- _Excerpt_:
20. The above referred judgments and the circular, clearly laydown that being a quasi-judicial authority, the respondent must pass a reasoned order considering and discussing all the materials placed before him. Only, then when his order can be subjected to judicial scrutiny on merits. As rightly contended by the learned Counsel for the petitioner, when the petitioner has raised objections on each point, the respondent must give specific findings on each point. In the absence of the same, orders can only be termed as non-speaking. The Circular is an outcome of various decisions of this Court. Despite the same, the respondent has passed an order without giving reasons for the objections raised by the petitioner. The same reflects the non-application of mind and the lacklustre attitude of the respondent. In the absence of specific findings to the various objections of the petitioner, the impugned proceedings have no legs to survive.
21. With regard to personal hearing, the Honble Division Bench of this Court in the Judgment reported in 33 VST 333 has held as follows:
22. This Court, therefore, holds that the provision of Section 16(1-A) of the said Act has to be construed in accordance with the said Circular which is by way of contemporanea exposito. So when a specific demand is made for personal hearing the reasonable opportunity of showing cause should include the same in the interest of fairness in procedure.
27. We also hold, in the facts and circumstances of this case, the impugned order by way of revision of assessment should not have been passed without giving the assessee an opportunity of personal hearing. But since the same has been denied, the impugned order is hereby quashed.

- _Data below_:
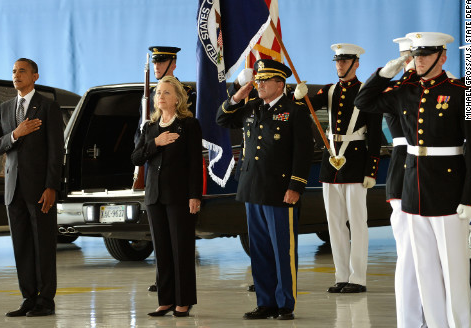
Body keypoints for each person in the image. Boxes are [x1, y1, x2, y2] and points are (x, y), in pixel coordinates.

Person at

- _Questions to answer_:
[1] In the judgment excerpt, what must the respondent give when the petitioner has raised objections on each point?
[2] Return the passage of the judgment excerpt starting at "27. We also" and ending at "is hereby quashed.", copied word for word.

- _Responses by task_:
[1] Specific findings on each point.

[2]
27. We also hold, in the facts and circumstances of this case, the impugned order by way of revision of assessment should not have been passed without giving the assessee an opportunity of personal hearing. But since the same has been denied, the impugned order is hereby quashed.